#### Exercise requirements:
[A] According to the story of Jay and Jordan Peterson, what graduate degree is Jay now pursuing?
[B] Carry on the story of Jay and Jordan Peterson from the point where it stops.

#### Page excerpt:
========================================================================
You’ve heard that Jordan Peterson is a beacon of the alt-right, lauded by white supremacists who find support for their ideals in his books and lectures?

Here’s a story. An incredible story.

Jay, not his real name, spent some years affiliated with the alt-right, ensconced in the white supremacy ideology. By his account, his brush with the ideas of Jordan Peterson shook that affiliation, catapulted him into a painful self-inquiry and led him to where he is today: doing a graduate degree in mental health counseling.

He’s no longer identified with the alt-right. He may very well go on to help troubled young people leave that ideology, for all we know. It’s a story worth sharing.

In his younger years, Jay’s family life was characterized by conflict. His mom was aggressive and sometimes violent, his dad, defeated. Dad endured . . . until he couldn’t. He left the home when Jay was 18. When dad left, things got worse. Jay was now the sole target of mom’s temper.

In college, he found a home in the radical left, aligning with anarchism, communism and other ideologies that meshed with a stance characterized by nihilism. But his living conditions felt unbearable. A year or so after his father had moved out, Jay chose homelessness.

Initially, Jay reached out to a community of hippies, attracted to obscure subcultures premised on sustainability and natural living. A family let him crash on the couch for a couple of weeks. Next, he hitchhiked to a regional gathering of this hippie culture, then lived in a bar for a while and ultimately hooked up with a hobo, a senior who taught Jay how to ‘train hop’. Jay would live in freight trains, sneaking on, maintaining a transient lifestyle.
========================================================================
(Records from a data source)
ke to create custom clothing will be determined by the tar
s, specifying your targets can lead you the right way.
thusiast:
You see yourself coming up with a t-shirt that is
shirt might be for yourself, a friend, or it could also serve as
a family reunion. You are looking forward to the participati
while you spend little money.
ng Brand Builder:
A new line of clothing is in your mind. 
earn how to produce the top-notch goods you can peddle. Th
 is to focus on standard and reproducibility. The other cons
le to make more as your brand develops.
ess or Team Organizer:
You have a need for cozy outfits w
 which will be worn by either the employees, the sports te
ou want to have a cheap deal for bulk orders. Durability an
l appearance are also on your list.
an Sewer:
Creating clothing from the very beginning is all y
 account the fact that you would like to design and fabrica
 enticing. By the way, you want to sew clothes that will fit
========================================================================
#### Replies:
[A] A graduate degree in mental health counseling.

[B]
Occasionally he would get work as a day laborer or do odd jobs. Other times he would panhandle. He became good at “dumpster diving.” At close up time, restaurants dispose of food that sits on a warmer all day. Jay would pick through the dumpster to score a meal.

Jay met a woman suffering with Borderline Personality Disorder. She became his girlfriend, a relationship which replicated the dynamic he had lived with his mother. He moved in with her for short periods of time, initially after knowing her for all of two weeks. Drama ensued. She accused him of being threatening to her children. At one point he was slashed with a kitchen knife. Chaos, chaos and more chaos.

He had left home in 2005. A few years later he netted a job packing groceries, lived in upstate New York and found a girlfriend, healthier than the first. He was getting an inkling: he wanted a normal life. His mother invited him home to “fix ” their relationship and he could finish school. In 2010, he moved back. Now in his early 30s, he lived with his dad when it didn’t work out with his mom. He found work in a grocery store.

Jay was now affiliated with the radical right. Hating women, he was antifeminist. He dabbled in “racial realism” which traces biological differences between different groups in the population, a launchpad into white supremacy. And it’s at that particular time that he heard about Jordan Peterson and got the impression that Jordan Peterson was “one of our guys.” He was excited: somebody ‘alt-right’, like himself, was a professor at a university!

Jay checked out Peterson’s YouTube channel. He didn’t find what he expected. In fact, there were many lectures that he, frankly, did not understand. Regardless, he felt compelled to listen. He would play these lectures as background noise while playing video games or doing other things.

Peterson asserted that people should be treated decently regardless of their IQ level, their skin color, or other characteristics. Jay was disappointed. Peterson was not advancing the idea that intrinsic characteristics justified a superior status for some. This guy was confusing. Was he friend or foe?

Jay reflected, “he had good swordplay with the feminists.” That made Jay think that Peterson was “with us.” But Peterson spoke against the radical left and the alt right.

Jay continued to listen. One day, he decided: he wanted to stop being ‘lazy’ in his learning. He wanted to commit. He wanted to invest.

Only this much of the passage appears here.